Work task:
Return the lines from the start of the data through the line with "Success to me is". Include both of those lines and no others.
*** Begin section ***
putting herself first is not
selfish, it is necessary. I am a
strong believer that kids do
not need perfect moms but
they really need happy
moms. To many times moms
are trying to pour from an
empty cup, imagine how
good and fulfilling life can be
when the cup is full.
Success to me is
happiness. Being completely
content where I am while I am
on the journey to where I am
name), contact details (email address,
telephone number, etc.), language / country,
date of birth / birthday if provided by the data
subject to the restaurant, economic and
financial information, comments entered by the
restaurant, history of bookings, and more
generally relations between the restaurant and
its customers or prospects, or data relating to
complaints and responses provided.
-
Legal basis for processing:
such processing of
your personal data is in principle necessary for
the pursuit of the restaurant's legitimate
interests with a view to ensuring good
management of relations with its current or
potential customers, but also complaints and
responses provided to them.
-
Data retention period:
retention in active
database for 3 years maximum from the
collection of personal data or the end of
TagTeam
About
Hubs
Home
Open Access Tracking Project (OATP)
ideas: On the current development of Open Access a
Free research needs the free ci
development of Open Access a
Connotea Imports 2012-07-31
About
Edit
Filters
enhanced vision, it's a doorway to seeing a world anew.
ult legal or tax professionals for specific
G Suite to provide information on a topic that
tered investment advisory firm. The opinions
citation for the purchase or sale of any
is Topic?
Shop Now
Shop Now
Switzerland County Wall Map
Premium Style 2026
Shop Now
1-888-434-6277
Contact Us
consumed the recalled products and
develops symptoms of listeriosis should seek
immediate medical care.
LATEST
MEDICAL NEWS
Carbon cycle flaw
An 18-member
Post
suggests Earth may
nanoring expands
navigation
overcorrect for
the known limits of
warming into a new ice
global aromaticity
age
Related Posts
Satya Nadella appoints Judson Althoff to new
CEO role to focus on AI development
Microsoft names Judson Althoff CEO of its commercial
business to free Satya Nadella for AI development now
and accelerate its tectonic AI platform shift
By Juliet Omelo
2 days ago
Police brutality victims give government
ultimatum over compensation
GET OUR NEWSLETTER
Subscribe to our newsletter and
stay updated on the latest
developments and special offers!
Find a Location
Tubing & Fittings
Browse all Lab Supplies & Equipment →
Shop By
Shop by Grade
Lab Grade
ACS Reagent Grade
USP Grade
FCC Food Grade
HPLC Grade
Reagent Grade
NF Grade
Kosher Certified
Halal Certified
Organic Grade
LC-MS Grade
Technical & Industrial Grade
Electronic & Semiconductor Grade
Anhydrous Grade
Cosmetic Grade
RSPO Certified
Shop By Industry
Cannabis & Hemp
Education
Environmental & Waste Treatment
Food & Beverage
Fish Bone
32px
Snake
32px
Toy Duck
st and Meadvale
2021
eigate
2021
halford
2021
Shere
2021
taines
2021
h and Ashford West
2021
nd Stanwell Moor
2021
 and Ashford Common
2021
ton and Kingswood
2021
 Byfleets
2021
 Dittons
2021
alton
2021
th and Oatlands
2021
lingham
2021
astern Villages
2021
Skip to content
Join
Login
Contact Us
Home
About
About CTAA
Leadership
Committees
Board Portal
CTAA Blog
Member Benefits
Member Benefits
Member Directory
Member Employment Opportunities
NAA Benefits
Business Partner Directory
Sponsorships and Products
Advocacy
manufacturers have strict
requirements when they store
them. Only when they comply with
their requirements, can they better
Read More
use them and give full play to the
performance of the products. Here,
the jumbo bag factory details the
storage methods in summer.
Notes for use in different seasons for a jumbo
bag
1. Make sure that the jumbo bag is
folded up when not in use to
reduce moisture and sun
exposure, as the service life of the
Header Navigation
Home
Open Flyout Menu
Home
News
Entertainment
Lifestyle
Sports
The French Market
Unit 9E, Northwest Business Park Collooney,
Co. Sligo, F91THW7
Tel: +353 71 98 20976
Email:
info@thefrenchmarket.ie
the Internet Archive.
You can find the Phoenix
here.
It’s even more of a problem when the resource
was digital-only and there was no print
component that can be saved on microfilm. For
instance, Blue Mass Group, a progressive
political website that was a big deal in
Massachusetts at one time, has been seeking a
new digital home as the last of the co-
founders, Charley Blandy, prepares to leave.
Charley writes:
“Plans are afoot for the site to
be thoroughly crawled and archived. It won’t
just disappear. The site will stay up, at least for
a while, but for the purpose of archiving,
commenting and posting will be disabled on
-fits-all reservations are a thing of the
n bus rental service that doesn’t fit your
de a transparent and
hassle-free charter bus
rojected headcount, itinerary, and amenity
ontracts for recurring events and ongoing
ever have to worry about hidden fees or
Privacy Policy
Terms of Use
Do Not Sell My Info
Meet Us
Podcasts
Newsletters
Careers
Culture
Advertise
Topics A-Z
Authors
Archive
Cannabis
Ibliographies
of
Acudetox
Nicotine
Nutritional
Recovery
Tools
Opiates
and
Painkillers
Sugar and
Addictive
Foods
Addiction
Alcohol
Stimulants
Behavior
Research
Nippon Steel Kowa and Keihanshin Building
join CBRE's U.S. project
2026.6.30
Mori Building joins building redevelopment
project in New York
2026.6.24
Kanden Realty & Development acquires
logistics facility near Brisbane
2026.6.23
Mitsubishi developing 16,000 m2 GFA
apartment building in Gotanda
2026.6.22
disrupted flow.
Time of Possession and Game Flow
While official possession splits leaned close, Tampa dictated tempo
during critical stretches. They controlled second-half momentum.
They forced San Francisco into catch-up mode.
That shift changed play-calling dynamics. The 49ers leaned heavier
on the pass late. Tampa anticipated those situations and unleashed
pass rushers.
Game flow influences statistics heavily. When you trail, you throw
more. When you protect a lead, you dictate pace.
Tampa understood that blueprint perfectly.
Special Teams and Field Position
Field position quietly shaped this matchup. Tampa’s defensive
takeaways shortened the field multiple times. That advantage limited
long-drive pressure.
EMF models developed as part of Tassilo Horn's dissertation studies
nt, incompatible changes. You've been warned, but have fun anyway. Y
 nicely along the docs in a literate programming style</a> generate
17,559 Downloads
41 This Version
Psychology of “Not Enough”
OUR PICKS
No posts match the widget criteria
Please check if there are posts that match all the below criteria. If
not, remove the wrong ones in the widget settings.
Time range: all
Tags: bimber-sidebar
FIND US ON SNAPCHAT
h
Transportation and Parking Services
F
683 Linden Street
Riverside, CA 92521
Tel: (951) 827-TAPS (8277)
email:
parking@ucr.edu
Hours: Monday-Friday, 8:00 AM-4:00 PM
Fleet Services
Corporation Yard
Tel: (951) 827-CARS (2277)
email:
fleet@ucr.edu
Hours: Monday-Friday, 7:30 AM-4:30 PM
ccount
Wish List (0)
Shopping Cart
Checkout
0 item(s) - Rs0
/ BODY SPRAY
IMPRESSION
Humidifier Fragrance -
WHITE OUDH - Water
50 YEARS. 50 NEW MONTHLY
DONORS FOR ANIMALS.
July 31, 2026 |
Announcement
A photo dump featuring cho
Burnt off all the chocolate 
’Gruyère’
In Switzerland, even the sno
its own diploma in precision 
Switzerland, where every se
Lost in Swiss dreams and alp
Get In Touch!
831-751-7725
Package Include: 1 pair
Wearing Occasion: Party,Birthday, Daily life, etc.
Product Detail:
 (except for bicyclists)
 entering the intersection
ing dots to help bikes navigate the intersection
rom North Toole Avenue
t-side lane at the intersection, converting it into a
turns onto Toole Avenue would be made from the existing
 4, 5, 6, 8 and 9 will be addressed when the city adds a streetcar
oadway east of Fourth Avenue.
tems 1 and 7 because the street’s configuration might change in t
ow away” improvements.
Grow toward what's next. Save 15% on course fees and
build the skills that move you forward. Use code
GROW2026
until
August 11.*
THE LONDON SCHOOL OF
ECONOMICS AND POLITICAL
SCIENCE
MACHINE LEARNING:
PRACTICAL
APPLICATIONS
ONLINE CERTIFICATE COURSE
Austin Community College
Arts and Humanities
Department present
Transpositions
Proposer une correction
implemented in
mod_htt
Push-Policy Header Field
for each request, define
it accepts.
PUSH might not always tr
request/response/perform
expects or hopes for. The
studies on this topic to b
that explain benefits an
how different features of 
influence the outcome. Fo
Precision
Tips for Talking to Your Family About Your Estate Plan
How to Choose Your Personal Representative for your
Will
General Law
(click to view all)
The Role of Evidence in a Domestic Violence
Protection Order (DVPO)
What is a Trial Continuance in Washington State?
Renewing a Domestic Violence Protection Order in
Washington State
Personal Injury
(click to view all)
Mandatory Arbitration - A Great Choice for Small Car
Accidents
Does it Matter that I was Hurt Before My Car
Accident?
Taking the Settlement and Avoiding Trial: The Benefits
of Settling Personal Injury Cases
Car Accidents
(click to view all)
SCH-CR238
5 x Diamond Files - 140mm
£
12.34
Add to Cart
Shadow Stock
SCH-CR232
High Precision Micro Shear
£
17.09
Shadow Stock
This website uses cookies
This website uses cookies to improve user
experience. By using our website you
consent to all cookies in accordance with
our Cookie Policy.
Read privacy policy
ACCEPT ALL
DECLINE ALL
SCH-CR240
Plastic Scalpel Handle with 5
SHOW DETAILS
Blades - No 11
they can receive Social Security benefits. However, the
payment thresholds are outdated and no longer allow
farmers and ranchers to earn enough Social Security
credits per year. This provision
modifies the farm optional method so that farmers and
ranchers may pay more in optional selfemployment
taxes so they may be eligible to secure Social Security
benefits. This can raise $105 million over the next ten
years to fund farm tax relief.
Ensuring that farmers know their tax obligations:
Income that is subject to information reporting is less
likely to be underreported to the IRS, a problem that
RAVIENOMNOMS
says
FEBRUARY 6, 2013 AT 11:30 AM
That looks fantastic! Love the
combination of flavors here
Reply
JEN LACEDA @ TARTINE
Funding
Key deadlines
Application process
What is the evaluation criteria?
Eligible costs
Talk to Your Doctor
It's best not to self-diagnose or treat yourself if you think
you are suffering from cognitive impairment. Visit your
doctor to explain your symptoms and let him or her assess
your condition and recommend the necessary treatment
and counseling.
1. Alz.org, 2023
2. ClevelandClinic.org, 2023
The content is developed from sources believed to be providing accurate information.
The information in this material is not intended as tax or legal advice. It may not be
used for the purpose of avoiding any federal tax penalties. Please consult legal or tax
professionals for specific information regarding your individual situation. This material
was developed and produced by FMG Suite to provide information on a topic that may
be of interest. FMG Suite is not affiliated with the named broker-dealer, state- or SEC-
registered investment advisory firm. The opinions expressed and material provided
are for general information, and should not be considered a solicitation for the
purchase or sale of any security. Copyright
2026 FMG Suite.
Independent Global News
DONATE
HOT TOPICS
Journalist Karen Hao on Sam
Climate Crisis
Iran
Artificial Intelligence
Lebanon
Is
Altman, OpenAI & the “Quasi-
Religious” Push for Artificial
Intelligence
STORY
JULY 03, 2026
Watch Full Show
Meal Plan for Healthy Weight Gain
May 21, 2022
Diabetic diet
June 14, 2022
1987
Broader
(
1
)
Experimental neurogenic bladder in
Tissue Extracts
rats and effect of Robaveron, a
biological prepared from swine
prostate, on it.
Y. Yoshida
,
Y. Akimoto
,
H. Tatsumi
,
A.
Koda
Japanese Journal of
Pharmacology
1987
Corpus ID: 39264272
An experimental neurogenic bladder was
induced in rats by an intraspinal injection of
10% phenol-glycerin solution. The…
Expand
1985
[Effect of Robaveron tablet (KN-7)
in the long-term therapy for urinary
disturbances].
*** End section ***
Expected answer:
putting herself first is not
selfish, it is necessary. I am a
strong believer that kids do
not need perfect moms but
they really need happy
moms. To many times moms
are trying to pour from an
empty cup, imagine how
good and fulfilling life can be
when the cup is full.
Success to me is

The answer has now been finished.